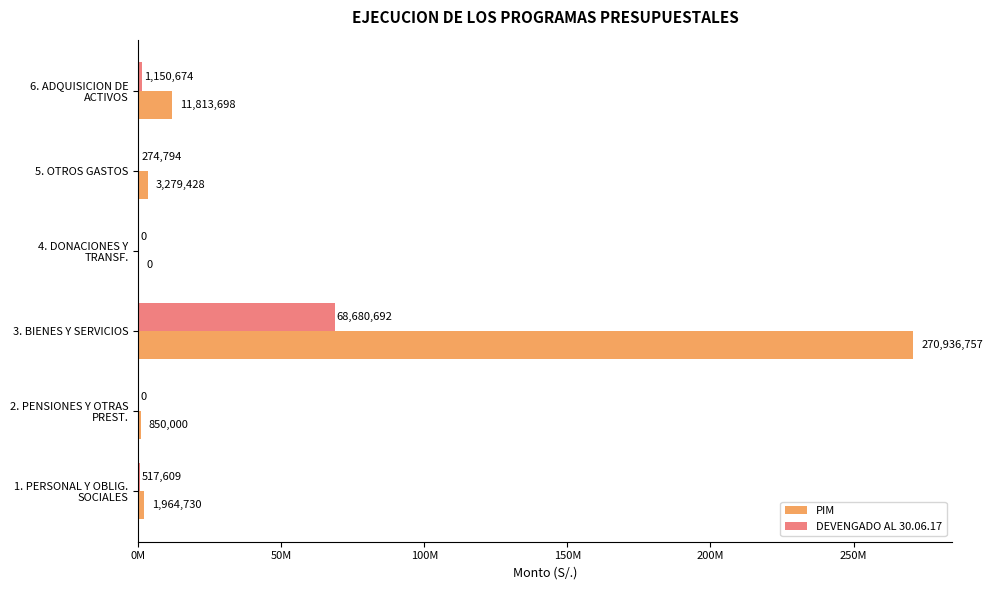

What are all the series names shown in the legend?

PIM, DEVENGADO AL 30.06.17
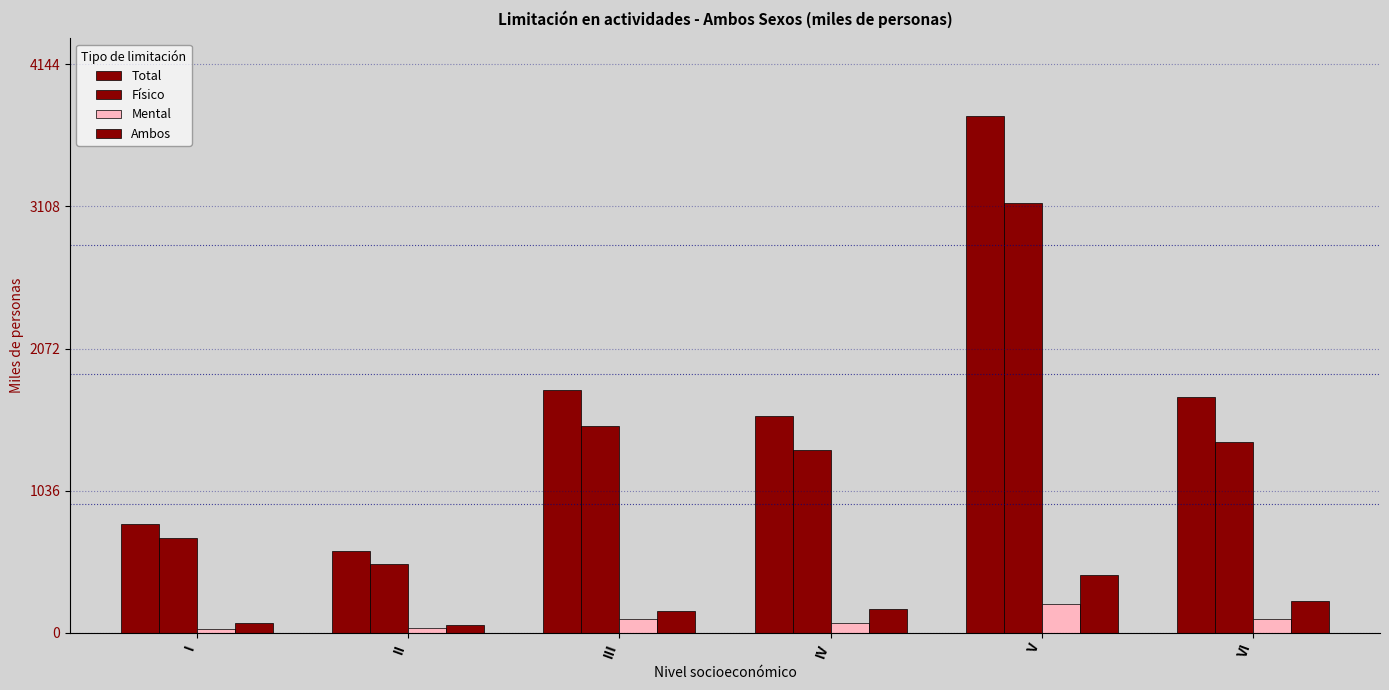

How many data points in Total are less than 1722?

3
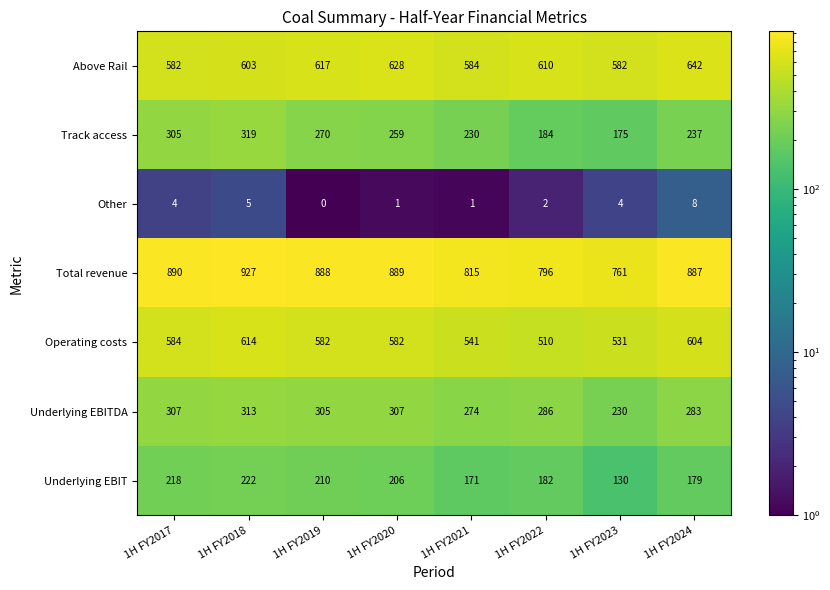

At which label is Track access closest to 247?

1H FY2024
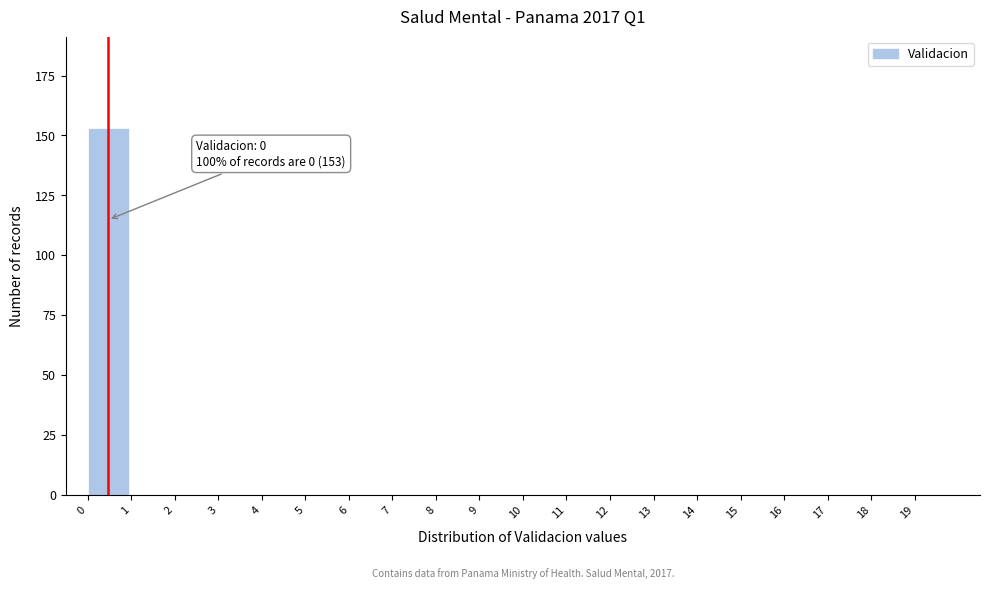

Reading right to left, what are all the values shown in this chart?

19=0	18=0	17=0	16=0	15=0	14=0	13=0	12=0	11=0	10=0	9=0	8=0	7=0	6=0	5=0	4=0	3=0	2=0	1=0	0=153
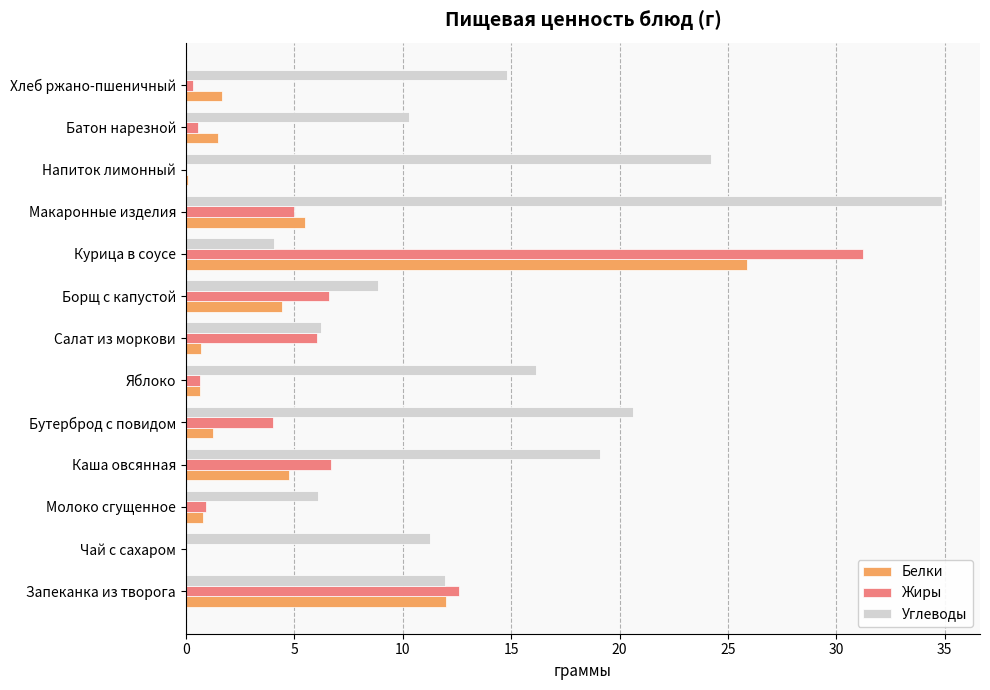

What value does the Жиры series have at Бутерброд с повидом?

4.0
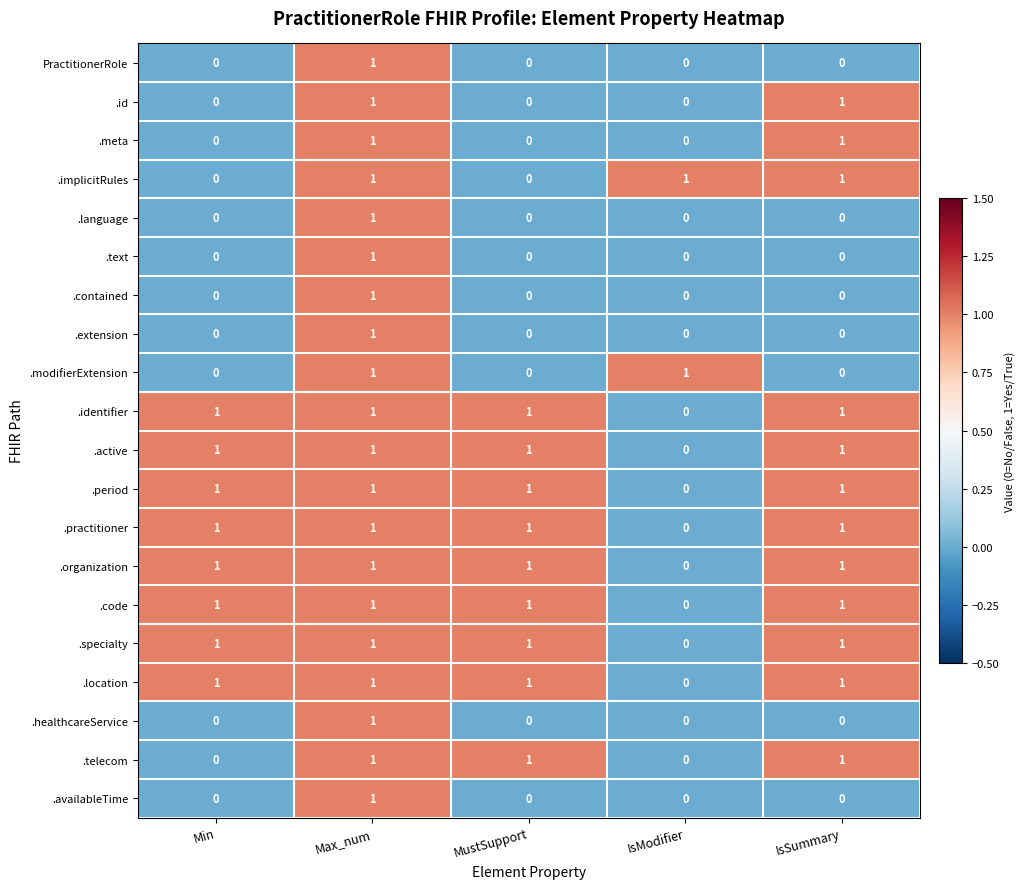

What is the sum of all .active values?

4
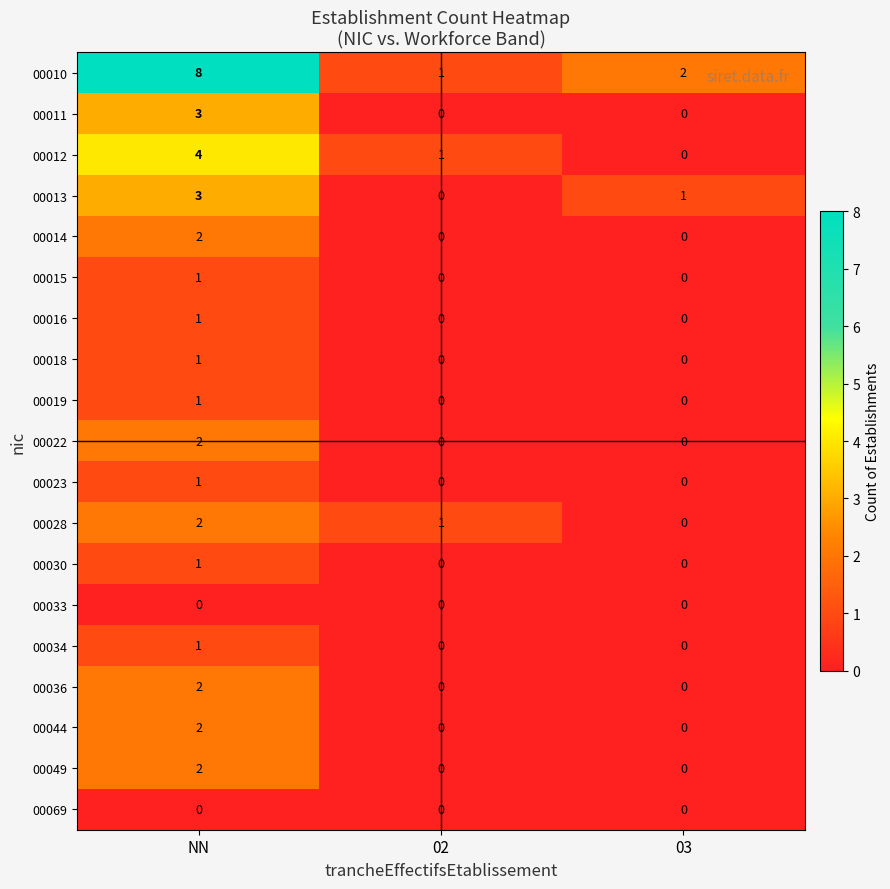

What is the total value across all series at 02?

3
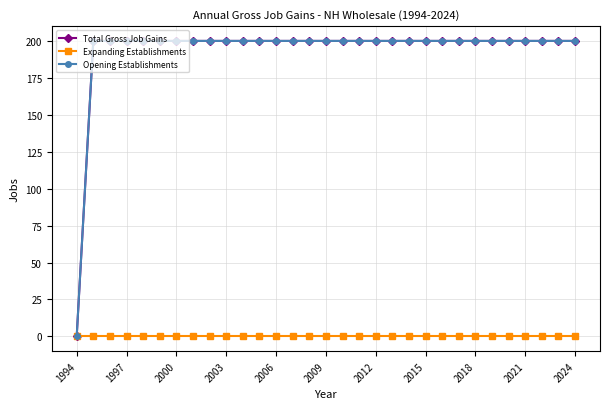

Does the chart have visible grid lines?

Yes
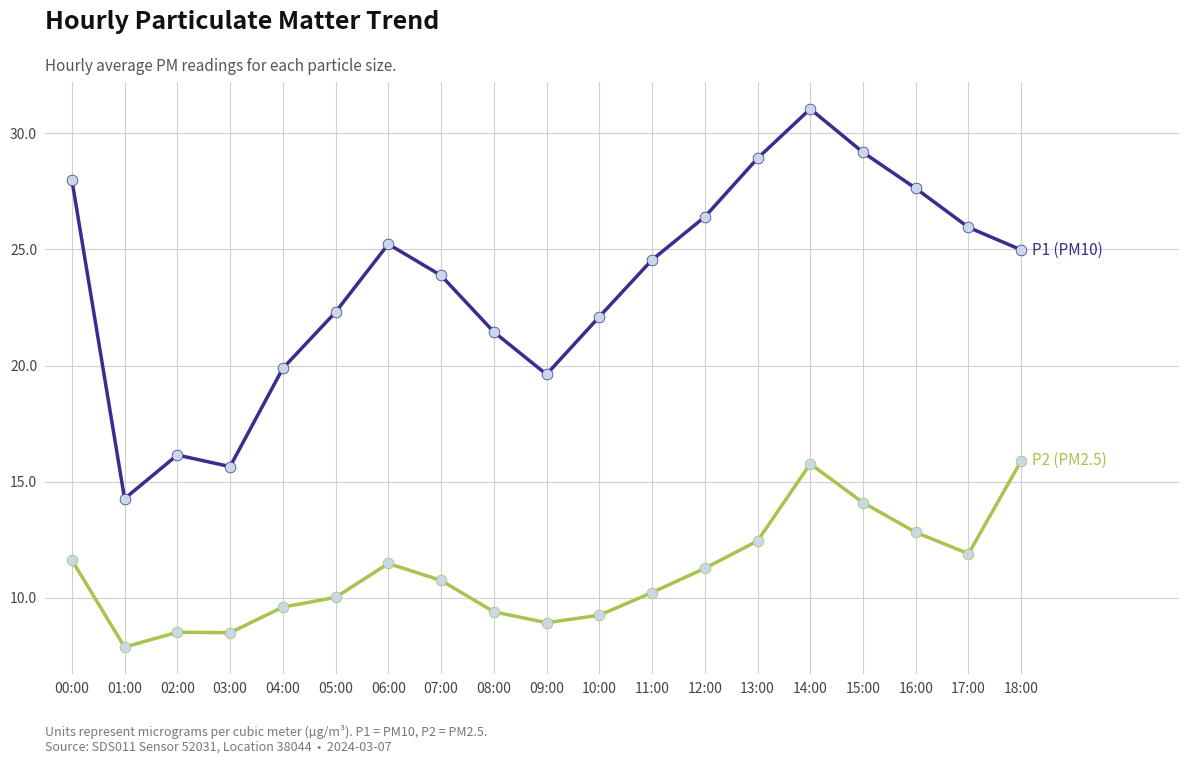

What is the total value across all series at 11:00?

34.8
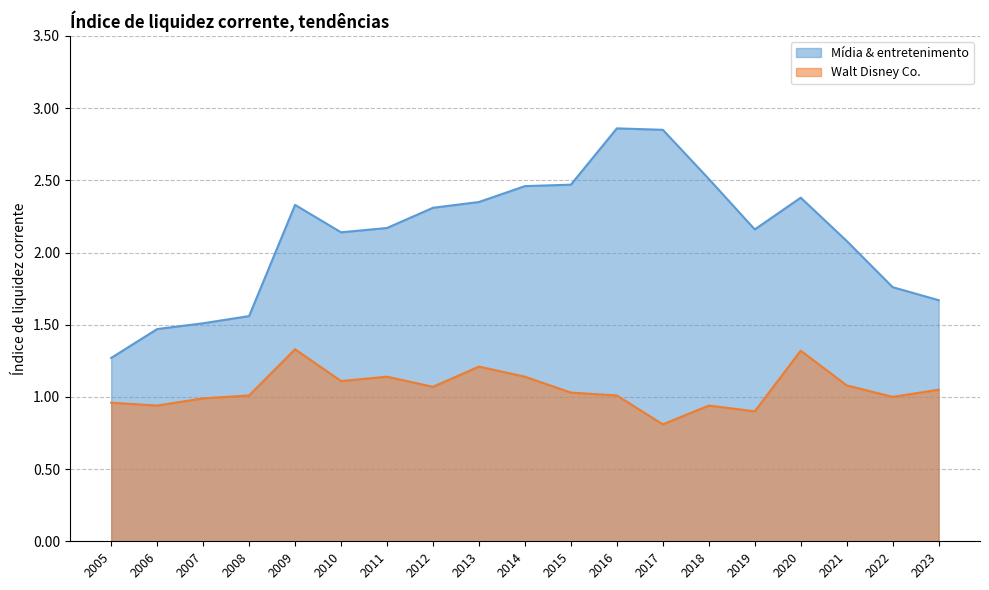

True or false: Walt Disney Co. and Mídia & entretenimento cross at least once.

False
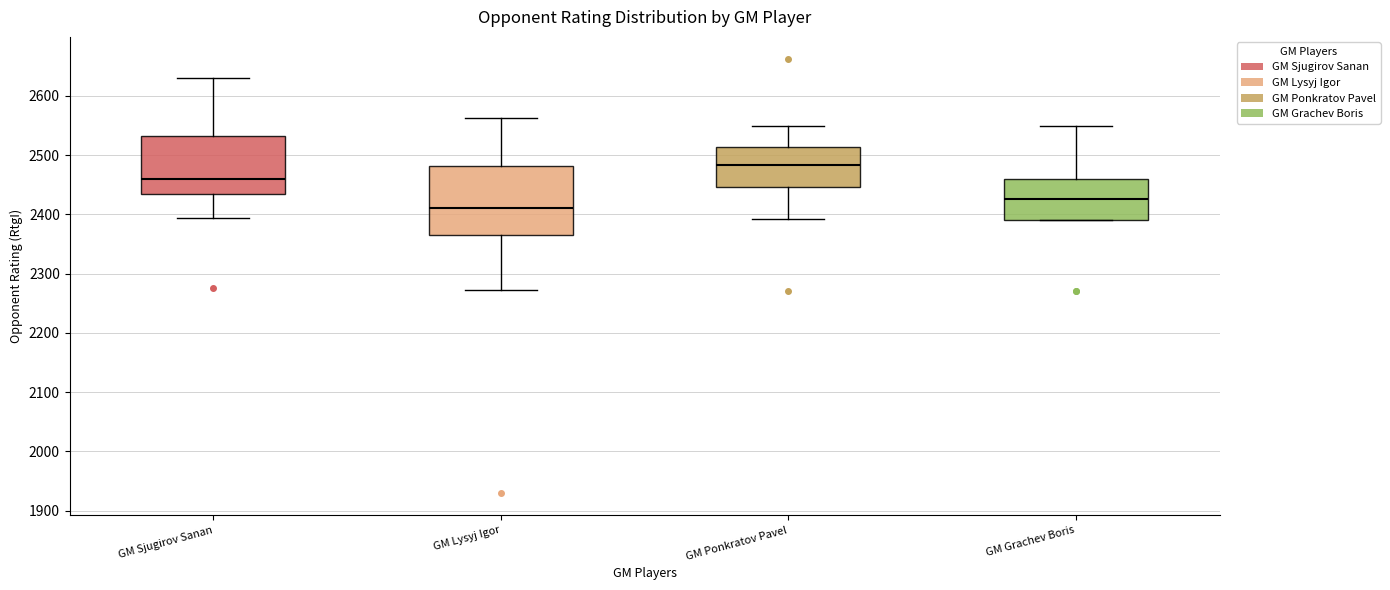

Reading left to right, read every box against the y-axis: the position of its median line, the range the box covers, and the ends of its whiskers. The values are not printed on the chart, so give them approximately, as read against the axis.

GM Sjugirov Sanan: median 2460, box 2430 to 2530, whiskers 2390 to 2630
GM Lysyj Igor: median 2410, box 2370 to 2480, whiskers 2270 to 2560
GM Ponkratov Pavel: median 2480, box 2450 to 2510, whiskers 2390 to 2550
GM Grachev Boris: median 2430, box 2390 to 2460, whiskers 2390 to 2550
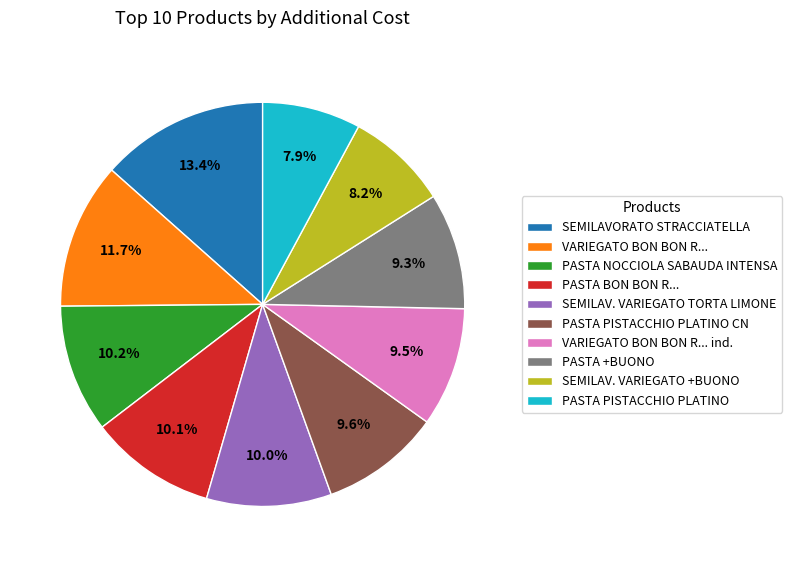

Combined, what portion of the pie is PASTA +BUONO and SEMILAV. VARIEGATO +BUONO?

17.5%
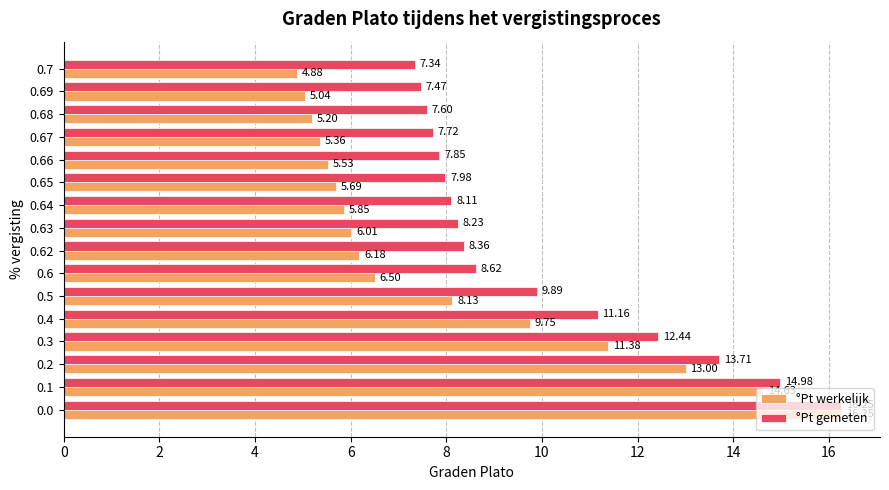

What is the greatest value displayed?

16.3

• • • • •

- EXERCISE -
Reproduce the entire listing above word for word, leaving out the pictures.

- TASK OUTPUT -
What are all the series names shown in the legend?

PIM, DEVENGADO AL 30.06.17

How many data points in Total are less than 1722?

3

At which label is Track access closest to 247?

1H FY2024

Reading right to left, what are all the values shown in this chart?

19=0	18=0	17=0	16=0	15=0	14=0	13=0	12=0	11=0	10=0	9=0	8=0	7=0	6=0	5=0	4=0	3=0	2=0	1=0	0=153

What value does the Жиры series have at Бутерброд с повидом?

4.0

What is the sum of all .active values?

4

What is the total value across all series at 02?

3

Does the chart have visible grid lines?

Yes

What is the total value across all series at 11:00?

34.8

True or false: Walt Disney Co. and Mídia & entretenimento cross at least once.

False

Reading left to right, read every box against the y-axis: the position of its median line, the range the box covers, and the ends of its whiskers. The values are not printed on the chart, so give them approximately, as read against the axis.

GM Sjugirov Sanan: median 2460, box 2430 to 2530, whiskers 2390 to 2630
GM Lysyj Igor: median 2410, box 2370 to 2480, whiskers 2270 to 2560
GM Ponkratov Pavel: median 2480, box 2450 to 2510, whiskers 2390 to 2550
GM Grachev Boris: median 2430, box 2390 to 2460, whiskers 2390 to 2550

Combined, what portion of the pie is PASTA +BUONO and SEMILAV. VARIEGATO +BUONO?

17.5%

What is the greatest value displayed?

16.3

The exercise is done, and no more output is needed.